DOCUMENT TEXT:
--- BEGIN ---

While extreme measures may not be employed in their case, employers often treat their employees as corporate slaves. They pay the salaries, so employees should just keep quiet and do the bidding of the masters. Anything outside that is perceived as disloyalty or even treachery in worse cases. Such employers are not concerned about the reservations employees may have about the operations of the organization, and that is where they start missing out on crucial feedback that could help in shaping the organization better.
When the employers eventually get to ask employees if they have any comments or opinions to share, the employees opt to stay mute for fear of being victimized unless such a comment is in favour of the powers that be, just like the Gestapo operated. Supposed team members would rather stomach their reservations than risk being in the black book of the masters, that’s if their jobs aren’t even threatened. This is so because the culture of feedback is in actual sense non-existent in the organization, and I daresay many Nigerian and African organizations. Our understanding of power seems be a function of might and self-assertion.
And so, the unexpressed reservations eventually reflect in the form of nonchalance, it’s sometimes the reason why customer care representatives don’t give their all in serving clients, asides personal attitudinal flaws. A team that is less passionate about driving the organization’s vision, functioning in a more or less dispirited environment, and working the job just to earn a living and nothing more, truly cannot be as outstanding as the organization desire.

--- END ---

DATASET EXTRACT:
--- BEGIN ---

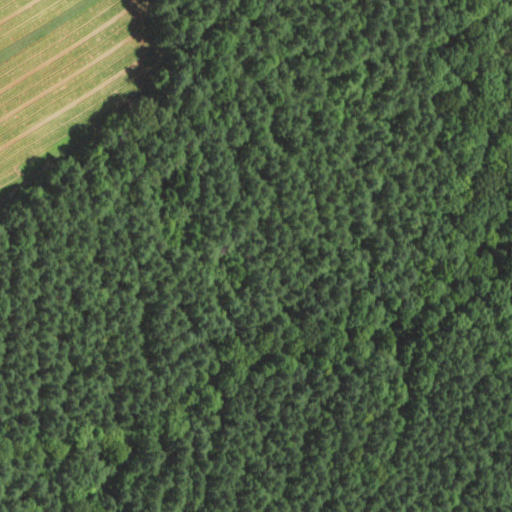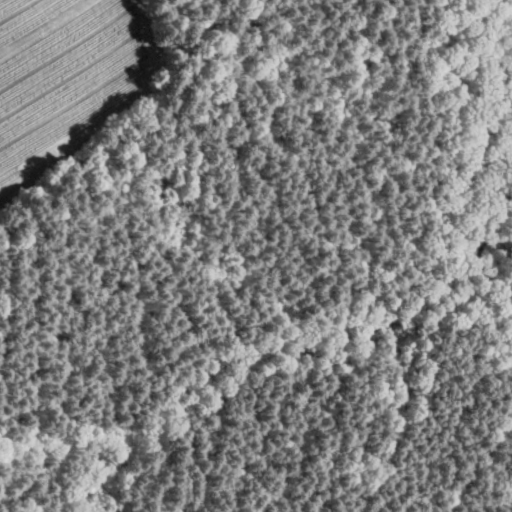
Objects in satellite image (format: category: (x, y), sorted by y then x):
road: (118, 123)
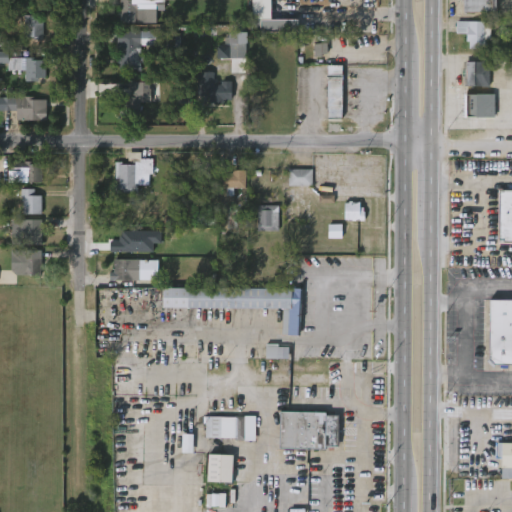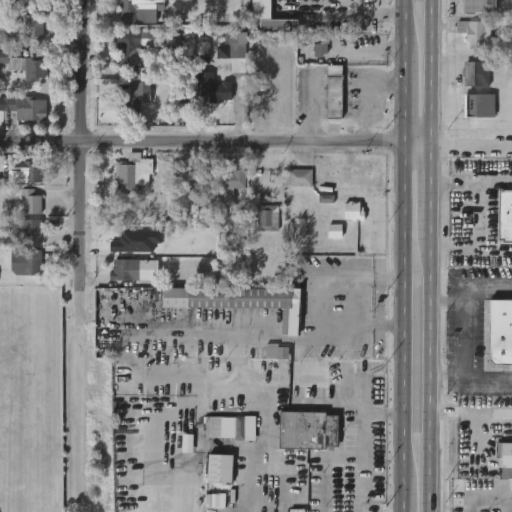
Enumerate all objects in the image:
building: (479, 5)
building: (479, 6)
building: (137, 8)
building: (261, 9)
building: (139, 11)
road: (345, 12)
road: (405, 25)
building: (33, 26)
building: (279, 26)
building: (33, 27)
building: (475, 33)
building: (475, 33)
building: (237, 45)
building: (133, 48)
building: (320, 49)
building: (128, 50)
building: (24, 66)
building: (25, 66)
road: (431, 74)
building: (477, 74)
building: (214, 87)
building: (213, 88)
building: (334, 90)
building: (334, 91)
road: (363, 93)
road: (404, 98)
building: (134, 99)
building: (134, 101)
building: (473, 105)
building: (480, 106)
building: (26, 107)
building: (28, 108)
road: (312, 109)
road: (202, 144)
road: (471, 147)
road: (417, 148)
road: (80, 164)
building: (26, 172)
building: (26, 173)
building: (130, 174)
building: (132, 174)
building: (299, 177)
building: (300, 177)
building: (232, 179)
building: (230, 180)
road: (430, 192)
building: (326, 199)
building: (29, 201)
building: (30, 202)
building: (352, 211)
building: (353, 211)
building: (505, 217)
building: (505, 217)
building: (265, 218)
building: (267, 218)
building: (237, 219)
building: (209, 220)
building: (34, 230)
building: (334, 231)
building: (26, 232)
road: (502, 237)
building: (28, 263)
building: (29, 263)
building: (123, 270)
building: (134, 270)
building: (252, 301)
building: (239, 302)
road: (319, 309)
road: (403, 313)
road: (228, 325)
building: (500, 332)
building: (500, 332)
road: (462, 338)
road: (498, 348)
building: (273, 351)
building: (276, 352)
road: (430, 374)
building: (230, 426)
building: (230, 427)
building: (306, 430)
building: (309, 430)
building: (187, 443)
road: (360, 443)
building: (505, 458)
building: (505, 458)
building: (219, 468)
building: (219, 468)
road: (487, 491)
road: (380, 492)
road: (402, 496)
building: (215, 500)
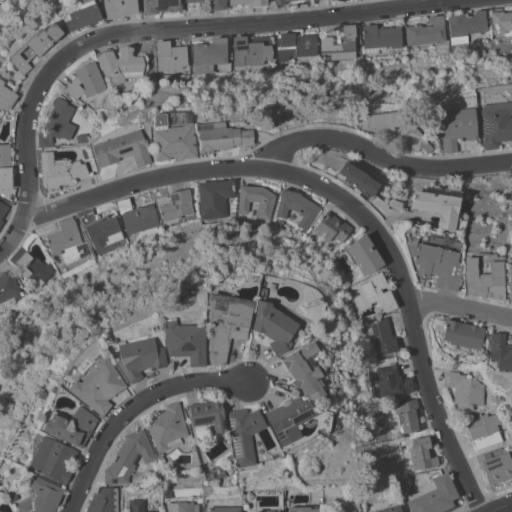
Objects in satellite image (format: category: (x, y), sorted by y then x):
building: (316, 0)
building: (316, 0)
building: (286, 1)
building: (286, 1)
building: (244, 2)
building: (248, 2)
building: (208, 4)
building: (212, 4)
building: (158, 6)
building: (159, 6)
building: (117, 8)
building: (118, 8)
building: (82, 15)
building: (80, 16)
building: (500, 20)
building: (500, 20)
building: (464, 25)
building: (465, 26)
road: (156, 30)
building: (425, 32)
building: (425, 32)
building: (379, 37)
building: (379, 37)
building: (295, 45)
building: (337, 45)
building: (338, 45)
building: (33, 46)
building: (33, 46)
building: (294, 46)
building: (248, 52)
building: (249, 52)
building: (207, 54)
building: (208, 55)
building: (169, 56)
building: (170, 57)
building: (118, 65)
building: (119, 66)
building: (84, 81)
building: (85, 81)
building: (5, 97)
building: (5, 98)
building: (55, 122)
building: (56, 123)
building: (494, 124)
building: (495, 124)
building: (390, 125)
building: (391, 127)
building: (453, 128)
building: (456, 128)
building: (220, 136)
building: (219, 137)
building: (80, 138)
building: (173, 138)
building: (171, 139)
building: (120, 149)
building: (122, 149)
road: (382, 154)
building: (4, 166)
building: (5, 167)
building: (60, 170)
building: (60, 171)
building: (358, 178)
building: (356, 179)
road: (144, 182)
building: (212, 198)
building: (214, 198)
building: (255, 200)
building: (254, 201)
building: (175, 205)
building: (176, 205)
building: (296, 207)
building: (435, 207)
building: (438, 207)
building: (295, 208)
building: (2, 209)
building: (2, 210)
building: (136, 216)
building: (135, 217)
building: (331, 227)
building: (330, 228)
building: (100, 230)
building: (101, 232)
building: (62, 236)
building: (63, 236)
building: (363, 254)
building: (362, 255)
building: (435, 264)
building: (436, 264)
building: (28, 266)
building: (31, 266)
building: (482, 279)
building: (480, 280)
building: (508, 283)
building: (7, 285)
building: (7, 285)
building: (508, 286)
building: (259, 292)
building: (371, 293)
building: (370, 294)
road: (460, 309)
road: (410, 310)
building: (223, 323)
building: (224, 323)
building: (271, 326)
building: (270, 327)
building: (459, 334)
building: (461, 334)
building: (381, 336)
building: (382, 336)
building: (183, 341)
building: (182, 342)
building: (498, 352)
building: (499, 352)
building: (137, 357)
building: (136, 358)
building: (303, 371)
building: (302, 373)
building: (391, 381)
building: (390, 382)
building: (97, 386)
building: (97, 387)
building: (463, 391)
building: (463, 391)
building: (40, 394)
road: (130, 406)
building: (205, 414)
building: (204, 415)
building: (407, 415)
building: (405, 416)
building: (288, 418)
building: (286, 419)
building: (70, 426)
building: (165, 426)
building: (69, 427)
building: (165, 427)
building: (482, 430)
building: (482, 430)
building: (242, 434)
building: (240, 435)
building: (419, 453)
building: (422, 454)
building: (126, 457)
building: (127, 457)
building: (52, 459)
building: (51, 460)
building: (494, 466)
building: (494, 467)
building: (39, 496)
building: (40, 496)
building: (434, 496)
building: (434, 496)
building: (102, 499)
building: (102, 500)
building: (133, 505)
building: (137, 506)
building: (180, 506)
building: (181, 507)
road: (501, 508)
building: (223, 509)
building: (224, 509)
building: (303, 509)
building: (389, 509)
building: (390, 509)
building: (301, 510)
building: (348, 510)
building: (256, 511)
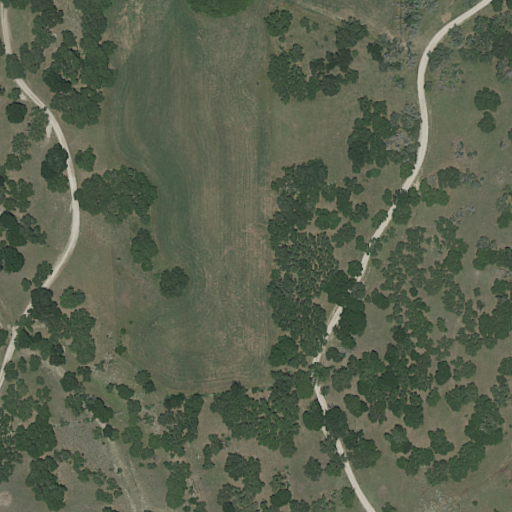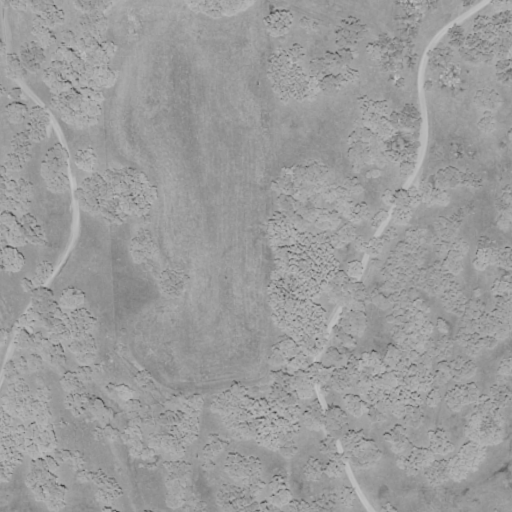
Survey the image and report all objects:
road: (373, 247)
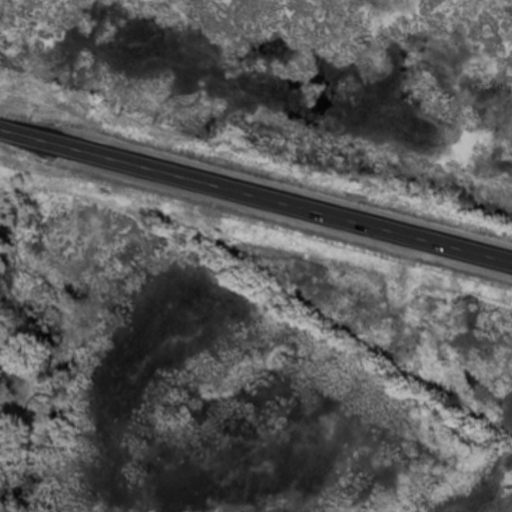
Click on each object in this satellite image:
road: (255, 194)
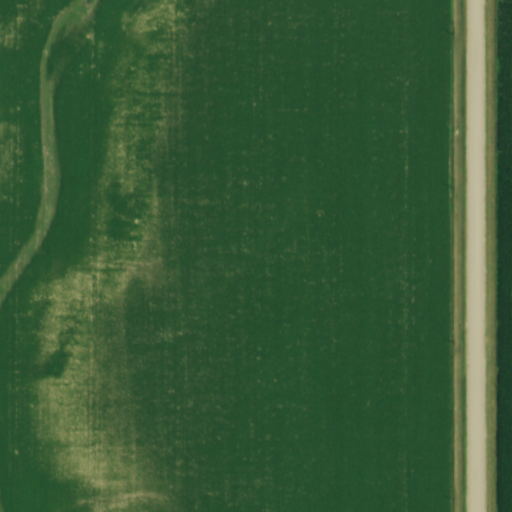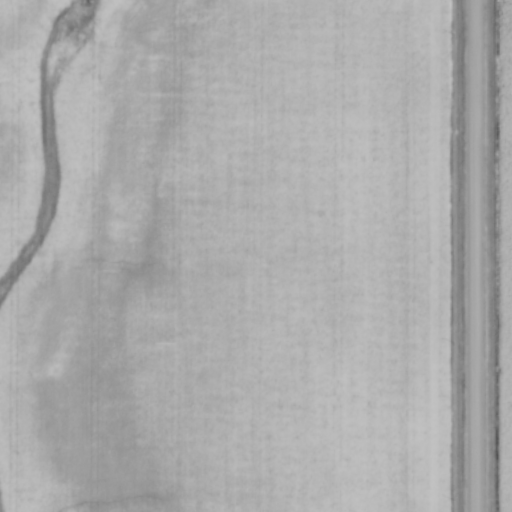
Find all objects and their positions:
road: (469, 256)
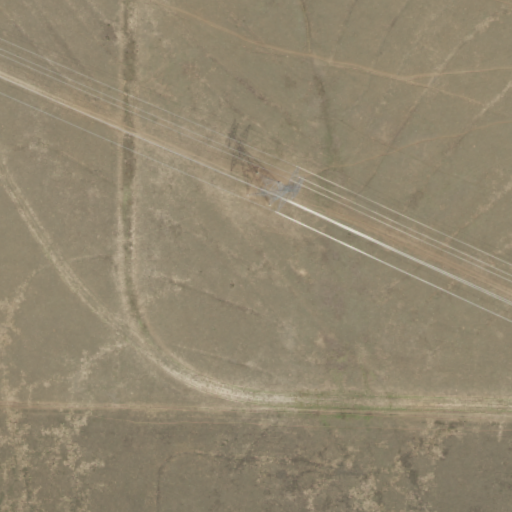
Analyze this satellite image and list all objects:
road: (64, 165)
power tower: (263, 190)
road: (231, 412)
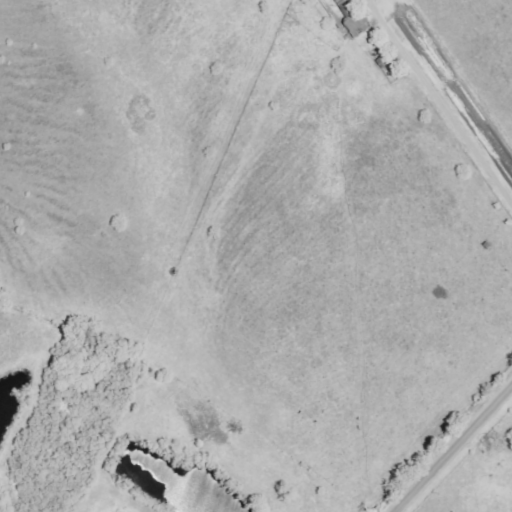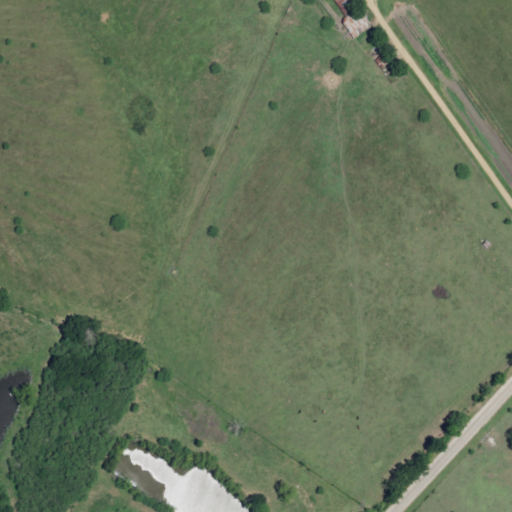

--- END ---

DIRECTIVES:
1 - Using the passage on workplace feedback, decide whether each statement agrees with it: (a) employers who treat staff as corporate slaves miss out on crucial feedback; (b) employees readily voice critical opinions when employers ask for them; (c) personal attitudinal flaws are the only reason customer care representatives hold back in serving clients. Answer yes or no for each and quote the words of the passage that settle it.
2 - Carry the essay on workplace feedback forward from its final sentence.

RESPONSES PER TASK:
1 -
(a) Yes: "that is where they start missing out on crucial feedback that could help in shaping the organization better."
(b) No: "the employees opt to stay mute for fear of being victimized unless such a comment is in favour of the powers that be"
(c) No: "it’s sometimes the reason why customer care representatives don’t give their all in serving clients, asides personal attitudinal flaws"

2 -
Let’s consider the personal relationships in our lives. It is at the point people no longer feel free to express their reservations that our relationship starts going awry. Our associates, friends and family owe it to us as a duty to express their reservations in line with the terms of engagement, so adjustments can be made where necessary and corrections taken as well and we also have the responsibility of giving them our ears so they can let it all out.
Stronger relationships can only be forged when we can freely express both the pleasant and unpleasant observations and also be willing to listen to others when they do same. This should not be mistaken for being swayed by the expectations of others, no. It also doesn’t mean organizations should pander to the dictates of their employees, far from that. What this means is that we value relationships, even with organizations, so much that we don’t take for granted anything that could possibly threaten it.
There should be a feedback system that ensures no one is victimized for expressing concerns that doesn’t conform to the soothing desires of management. Corporate organizations must have that moment of truth within its team, that’s how solid and well bonded teams are built.
It is profitable to harness strength out of divergent viewpoints instead of bludgeoning people into acquiescence.